(Page-level text extractions)
* * * * * * *

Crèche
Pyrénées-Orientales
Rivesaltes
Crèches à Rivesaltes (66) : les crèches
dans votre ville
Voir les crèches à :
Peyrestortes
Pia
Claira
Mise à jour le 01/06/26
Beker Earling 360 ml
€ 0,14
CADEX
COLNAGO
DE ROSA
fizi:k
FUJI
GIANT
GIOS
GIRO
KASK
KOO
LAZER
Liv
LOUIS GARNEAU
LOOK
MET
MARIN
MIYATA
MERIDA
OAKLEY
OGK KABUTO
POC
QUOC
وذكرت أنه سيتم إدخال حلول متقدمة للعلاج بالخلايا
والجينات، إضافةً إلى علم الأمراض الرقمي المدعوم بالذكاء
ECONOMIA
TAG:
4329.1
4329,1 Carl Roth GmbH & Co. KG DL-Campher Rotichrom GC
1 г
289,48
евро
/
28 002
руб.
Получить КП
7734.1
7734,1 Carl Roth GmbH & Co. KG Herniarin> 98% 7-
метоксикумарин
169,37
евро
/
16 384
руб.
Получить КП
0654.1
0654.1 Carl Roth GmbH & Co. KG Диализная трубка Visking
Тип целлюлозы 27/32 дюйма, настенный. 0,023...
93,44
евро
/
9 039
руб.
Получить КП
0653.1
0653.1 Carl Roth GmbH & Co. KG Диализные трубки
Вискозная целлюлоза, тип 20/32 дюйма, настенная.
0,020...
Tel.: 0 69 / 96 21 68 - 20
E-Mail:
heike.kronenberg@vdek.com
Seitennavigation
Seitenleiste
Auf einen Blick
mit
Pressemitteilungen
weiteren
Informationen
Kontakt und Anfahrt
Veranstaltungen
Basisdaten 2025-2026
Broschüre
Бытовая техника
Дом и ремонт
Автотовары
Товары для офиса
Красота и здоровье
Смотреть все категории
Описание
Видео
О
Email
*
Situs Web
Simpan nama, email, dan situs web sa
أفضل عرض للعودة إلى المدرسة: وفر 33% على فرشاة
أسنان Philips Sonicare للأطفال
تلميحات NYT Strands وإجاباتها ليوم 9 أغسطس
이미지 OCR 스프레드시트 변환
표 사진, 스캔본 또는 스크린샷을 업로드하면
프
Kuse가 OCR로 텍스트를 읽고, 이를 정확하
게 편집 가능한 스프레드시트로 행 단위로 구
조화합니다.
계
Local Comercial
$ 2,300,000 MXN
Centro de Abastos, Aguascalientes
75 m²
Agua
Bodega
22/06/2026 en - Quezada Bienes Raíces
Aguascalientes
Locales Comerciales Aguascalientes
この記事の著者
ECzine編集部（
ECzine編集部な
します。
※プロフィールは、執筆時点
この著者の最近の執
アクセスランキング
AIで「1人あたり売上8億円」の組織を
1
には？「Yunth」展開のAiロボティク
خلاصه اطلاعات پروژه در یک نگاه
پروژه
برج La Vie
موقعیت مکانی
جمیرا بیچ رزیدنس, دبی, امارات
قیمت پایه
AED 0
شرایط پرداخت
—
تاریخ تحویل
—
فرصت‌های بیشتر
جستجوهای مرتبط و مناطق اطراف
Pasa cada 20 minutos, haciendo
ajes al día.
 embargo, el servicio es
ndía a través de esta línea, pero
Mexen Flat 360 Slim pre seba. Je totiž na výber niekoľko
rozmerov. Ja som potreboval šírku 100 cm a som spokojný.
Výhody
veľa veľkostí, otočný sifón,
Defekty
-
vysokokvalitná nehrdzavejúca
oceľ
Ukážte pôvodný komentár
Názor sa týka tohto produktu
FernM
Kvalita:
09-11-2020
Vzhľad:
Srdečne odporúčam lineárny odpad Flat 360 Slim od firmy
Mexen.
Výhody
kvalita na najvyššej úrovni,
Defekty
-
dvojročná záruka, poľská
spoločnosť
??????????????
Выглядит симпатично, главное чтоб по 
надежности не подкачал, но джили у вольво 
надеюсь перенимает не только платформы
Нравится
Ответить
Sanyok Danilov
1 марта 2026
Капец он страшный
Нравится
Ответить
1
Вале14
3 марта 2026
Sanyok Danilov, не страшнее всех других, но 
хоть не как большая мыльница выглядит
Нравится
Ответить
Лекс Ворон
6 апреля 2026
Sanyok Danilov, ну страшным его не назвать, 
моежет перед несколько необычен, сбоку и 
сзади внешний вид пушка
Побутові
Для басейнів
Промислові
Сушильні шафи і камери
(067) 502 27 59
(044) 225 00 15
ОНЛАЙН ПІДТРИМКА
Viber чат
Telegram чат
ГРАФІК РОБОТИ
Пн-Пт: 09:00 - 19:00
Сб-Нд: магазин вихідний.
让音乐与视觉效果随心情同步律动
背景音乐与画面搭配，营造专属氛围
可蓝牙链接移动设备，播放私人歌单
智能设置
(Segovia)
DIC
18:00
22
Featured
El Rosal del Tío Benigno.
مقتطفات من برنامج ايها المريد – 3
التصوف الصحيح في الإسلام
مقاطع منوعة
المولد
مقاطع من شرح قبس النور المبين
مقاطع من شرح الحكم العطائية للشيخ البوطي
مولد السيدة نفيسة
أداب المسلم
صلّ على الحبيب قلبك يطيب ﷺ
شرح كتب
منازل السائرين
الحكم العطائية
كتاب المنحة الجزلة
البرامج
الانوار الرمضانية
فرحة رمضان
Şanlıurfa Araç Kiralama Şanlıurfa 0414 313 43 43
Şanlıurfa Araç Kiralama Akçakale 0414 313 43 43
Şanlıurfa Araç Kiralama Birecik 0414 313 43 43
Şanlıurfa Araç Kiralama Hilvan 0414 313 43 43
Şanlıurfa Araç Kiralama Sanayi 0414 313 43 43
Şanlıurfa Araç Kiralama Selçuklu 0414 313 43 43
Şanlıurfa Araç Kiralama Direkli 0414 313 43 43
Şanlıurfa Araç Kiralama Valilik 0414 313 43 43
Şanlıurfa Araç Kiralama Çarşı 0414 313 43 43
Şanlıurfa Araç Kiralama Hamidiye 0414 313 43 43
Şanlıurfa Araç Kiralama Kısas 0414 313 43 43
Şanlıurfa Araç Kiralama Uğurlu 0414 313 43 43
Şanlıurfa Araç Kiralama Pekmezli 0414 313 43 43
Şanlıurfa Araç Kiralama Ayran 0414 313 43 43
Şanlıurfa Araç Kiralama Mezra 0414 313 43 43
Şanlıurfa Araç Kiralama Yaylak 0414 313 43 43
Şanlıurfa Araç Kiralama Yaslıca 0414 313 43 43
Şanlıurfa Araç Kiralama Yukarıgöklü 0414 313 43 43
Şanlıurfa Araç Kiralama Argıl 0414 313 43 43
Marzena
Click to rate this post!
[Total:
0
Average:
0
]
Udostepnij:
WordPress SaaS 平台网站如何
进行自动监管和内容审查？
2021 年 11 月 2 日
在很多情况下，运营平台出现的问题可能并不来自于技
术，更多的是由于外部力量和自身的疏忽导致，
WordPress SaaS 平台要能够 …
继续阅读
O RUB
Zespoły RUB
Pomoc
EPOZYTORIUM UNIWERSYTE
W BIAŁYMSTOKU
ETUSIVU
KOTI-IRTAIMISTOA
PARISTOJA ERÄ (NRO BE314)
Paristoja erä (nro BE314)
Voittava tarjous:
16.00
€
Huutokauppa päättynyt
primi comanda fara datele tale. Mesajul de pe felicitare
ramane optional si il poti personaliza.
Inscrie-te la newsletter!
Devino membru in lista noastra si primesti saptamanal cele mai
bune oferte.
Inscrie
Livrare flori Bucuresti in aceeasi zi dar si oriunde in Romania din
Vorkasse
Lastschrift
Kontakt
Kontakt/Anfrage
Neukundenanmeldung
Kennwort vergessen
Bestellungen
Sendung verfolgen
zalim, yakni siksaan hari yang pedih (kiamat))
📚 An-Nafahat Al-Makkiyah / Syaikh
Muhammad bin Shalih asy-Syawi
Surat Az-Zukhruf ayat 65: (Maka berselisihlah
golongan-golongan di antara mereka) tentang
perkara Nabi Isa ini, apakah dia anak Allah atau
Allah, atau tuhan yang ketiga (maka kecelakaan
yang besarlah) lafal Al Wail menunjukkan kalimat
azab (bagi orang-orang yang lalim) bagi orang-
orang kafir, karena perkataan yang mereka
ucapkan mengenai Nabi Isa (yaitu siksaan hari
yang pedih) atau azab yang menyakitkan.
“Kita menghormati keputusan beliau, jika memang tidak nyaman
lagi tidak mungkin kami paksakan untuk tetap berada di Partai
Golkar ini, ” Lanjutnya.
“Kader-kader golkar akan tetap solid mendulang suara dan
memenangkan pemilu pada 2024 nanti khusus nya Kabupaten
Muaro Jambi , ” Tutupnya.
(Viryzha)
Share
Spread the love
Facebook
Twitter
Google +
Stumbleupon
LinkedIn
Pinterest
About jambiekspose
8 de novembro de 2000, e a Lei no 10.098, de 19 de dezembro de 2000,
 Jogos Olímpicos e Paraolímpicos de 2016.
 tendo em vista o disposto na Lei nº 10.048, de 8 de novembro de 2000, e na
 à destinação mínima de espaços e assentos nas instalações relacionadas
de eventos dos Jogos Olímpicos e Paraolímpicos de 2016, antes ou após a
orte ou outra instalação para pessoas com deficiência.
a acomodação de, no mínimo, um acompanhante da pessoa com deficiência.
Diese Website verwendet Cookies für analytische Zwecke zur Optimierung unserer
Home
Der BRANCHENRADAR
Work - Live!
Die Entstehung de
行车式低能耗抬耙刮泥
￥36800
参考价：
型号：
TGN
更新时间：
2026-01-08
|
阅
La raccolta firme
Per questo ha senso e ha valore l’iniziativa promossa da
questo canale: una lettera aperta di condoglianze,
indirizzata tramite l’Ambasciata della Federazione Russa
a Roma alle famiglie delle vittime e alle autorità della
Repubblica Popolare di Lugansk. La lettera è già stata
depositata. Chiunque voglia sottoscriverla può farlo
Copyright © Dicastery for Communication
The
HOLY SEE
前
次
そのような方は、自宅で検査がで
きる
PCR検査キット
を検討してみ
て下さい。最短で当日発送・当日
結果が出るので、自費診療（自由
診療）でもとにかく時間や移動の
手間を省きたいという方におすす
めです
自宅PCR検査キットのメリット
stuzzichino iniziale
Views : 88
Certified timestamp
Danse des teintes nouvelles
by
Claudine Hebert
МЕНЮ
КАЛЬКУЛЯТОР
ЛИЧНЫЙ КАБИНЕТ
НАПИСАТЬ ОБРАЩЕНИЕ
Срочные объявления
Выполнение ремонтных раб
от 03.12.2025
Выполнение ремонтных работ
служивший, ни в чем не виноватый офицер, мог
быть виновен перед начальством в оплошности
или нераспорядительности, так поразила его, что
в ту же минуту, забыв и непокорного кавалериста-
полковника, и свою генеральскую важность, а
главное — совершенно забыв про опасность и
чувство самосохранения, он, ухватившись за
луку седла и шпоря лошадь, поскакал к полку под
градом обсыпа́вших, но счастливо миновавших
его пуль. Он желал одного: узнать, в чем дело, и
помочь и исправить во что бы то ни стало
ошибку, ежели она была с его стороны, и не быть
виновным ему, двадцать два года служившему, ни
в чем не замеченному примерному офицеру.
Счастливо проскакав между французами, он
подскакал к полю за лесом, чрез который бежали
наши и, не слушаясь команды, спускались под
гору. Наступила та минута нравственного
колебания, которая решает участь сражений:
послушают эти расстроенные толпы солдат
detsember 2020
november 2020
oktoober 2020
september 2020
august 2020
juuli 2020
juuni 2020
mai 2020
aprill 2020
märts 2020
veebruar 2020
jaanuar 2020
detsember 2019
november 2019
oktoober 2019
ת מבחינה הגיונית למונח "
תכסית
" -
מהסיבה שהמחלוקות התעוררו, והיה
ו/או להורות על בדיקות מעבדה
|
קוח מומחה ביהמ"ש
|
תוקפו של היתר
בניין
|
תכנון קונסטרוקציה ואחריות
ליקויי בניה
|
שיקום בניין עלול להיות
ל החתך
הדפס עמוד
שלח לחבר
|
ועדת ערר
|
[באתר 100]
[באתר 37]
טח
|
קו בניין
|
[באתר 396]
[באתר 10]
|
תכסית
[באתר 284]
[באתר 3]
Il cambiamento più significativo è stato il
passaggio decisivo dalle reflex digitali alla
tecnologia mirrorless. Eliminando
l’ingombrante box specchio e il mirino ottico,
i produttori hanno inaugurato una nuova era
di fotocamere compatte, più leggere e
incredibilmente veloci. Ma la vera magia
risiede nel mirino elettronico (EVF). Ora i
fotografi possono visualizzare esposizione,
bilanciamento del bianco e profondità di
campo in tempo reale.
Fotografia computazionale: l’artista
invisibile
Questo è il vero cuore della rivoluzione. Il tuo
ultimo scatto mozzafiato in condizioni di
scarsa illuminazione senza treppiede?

* * * * * * *

_How to complete this task_:
Change "евро" to "EUR" in the material, starting with its first line and going on through the line with "7734,1 Carl Roth". Give back those lines with nothing else altered.

_Result for this task_:
Crèche
Pyrénées-Orientales
Rivesaltes
Crèches à Rivesaltes (66) : les crèches
dans votre ville
Voir les crèches à :
Peyrestortes
Pia
Claira
Mise à jour le 01/06/26
Beker Earling 360 ml
€ 0,14
CADEX
COLNAGO
DE ROSA
fizi:k
FUJI
GIANT
GIOS
GIRO
KASK
KOO
LAZER
Liv
LOUIS GARNEAU
LOOK
MET
MARIN
MIYATA
MERIDA
OAKLEY
OGK KABUTO
POC
QUOC
وذكرت أنه سيتم إدخال حلول متقدمة للعلاج بالخلايا
والجينات، إضافةً إلى علم الأمراض الرقمي المدعوم بالذكاء
ECONOMIA
TAG:
4329.1
4329,1 Carl Roth GmbH & Co. KG DL-Campher Rotichrom GC
1 г
289,48
EUR
/
28 002
руб.
Получить КП
7734.1
7734,1 Carl Roth GmbH & Co. KG Herniarin> 98% 7-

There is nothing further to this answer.